PARP (poly (ADP-ribose) polymerase) inhibitors, are a novel type of medication that works by preventing cancer cells from repairing their DNA once they have been damaged by other chemotherapy agents. It is not clear how PARP inhibitors compare to conventional chemotherapy regimens for the treatment of ovarian cancer, with respect to survival, side effects and quality of life.
To determine the benefits and risks of PARP inhibitors for the treatment of epithelial ovarian cancer (EOC).

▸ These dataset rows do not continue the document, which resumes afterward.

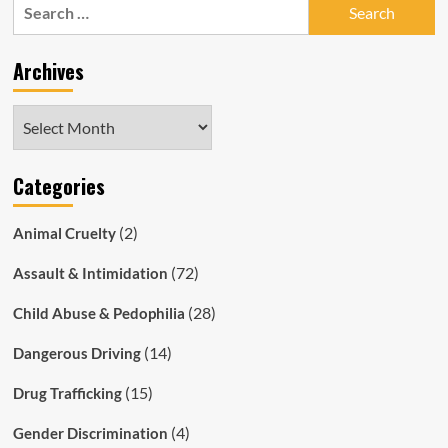
Search
Husband
for:
Stabbed
Son
Archives
to
Death
Archives
Categories
(2)
Animal Cruelty
(72)
Assault & Intimidation
(28)
Child Abuse & Pedophilia
(14)
Dangerous Driving
(15)
Drug Trafficking
(4)
Gender Discrimination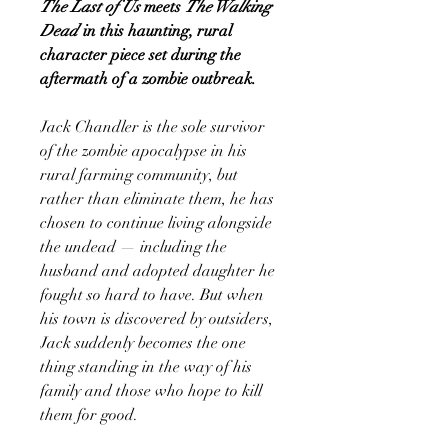
The Last of Us
meets
The Walking
Dead
in this haunting, rural
character piece set during the
aftermath of a zombie outbreak.
Jack Chandler is the sole survivor
of the zombie apocalypse in his
rural farming community, but
rather than eliminate them, he has
chosen to continue living alongside
the undead — including the
husband and adopted daughter he
fought so hard to have. But when
his town is discovered by outsiders,
Jack suddenly becomes the one
thing standing in the way of his
family and those who hope to kill
them for good.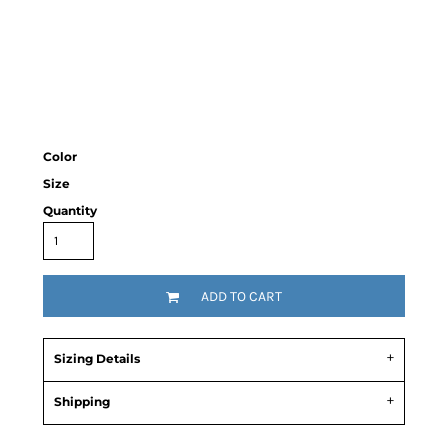
Color
Size
Quantity
ADD TO CART
Sizing Details
Shipping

We identified randomised controlled trials (RCTs) by searching the Cochrane Central Register of Controlled Trials (CENTRAL 2015, Issue 3), the Cochrane Gynaecological Cancer Group Trial Register, MEDLINE (1990 to April 2015), EMBASE (1990 to April 2015), ongoing trials on www.controlled-trials.com/rct, www.clinicaltrials.gov, www.cancer.gov/clinicaltrials and the National Research Register (NRR), the FDA database and pharmaceutical industry biomedical literature.
Women with histologically proven EOC who were randomised to treatment groups in trials that either compared PARP inhibitors with no treatment, or PARP inhibitors versus conventional chemotherapy, or PARP inhibitors together with conventional chemotherapy versus conventional chemotherapy alone.
We used standard Cochrane methodology. Two review authors independently assessed whether studies met the inclusion criteria. We contacted investigators for additional data, where possible. Outcomes included survival, quality of life and toxicity.
We included four RCTs involving 599 women with EOC. Data for veliparib were limited and of low quality, due to small numbers (75 women total). Olaparib, on average, improved progression-free survival (PFS) when added to conventional treatment and when used as maintenance treatment in women with platinum-sensitive disease compared with placebo (hazard ratio (HR) 0.42, 95% confidence interval (CI) 0.29 to 0.60; 426 participants; two studies), but did not improve overall survival (OS) (HR 1.05, 95% CI 0.79 to 1.39; 426 participants; two studies). We graded this evidence as moderate quality using the GRADE approach. Adverse events of any severity were common in both the PARP inhibitor group and the control group. Olaparib was associated with more severe adverse events (G3/4) during the maintenance phase compared with controls (risk ratio (RR) 1.74, 95% CI 1.22 to 2.49; 385 participants, two studies; high quality evidence). Quality of life data were insufficient for meta-analysis. We identified four ongoing studies.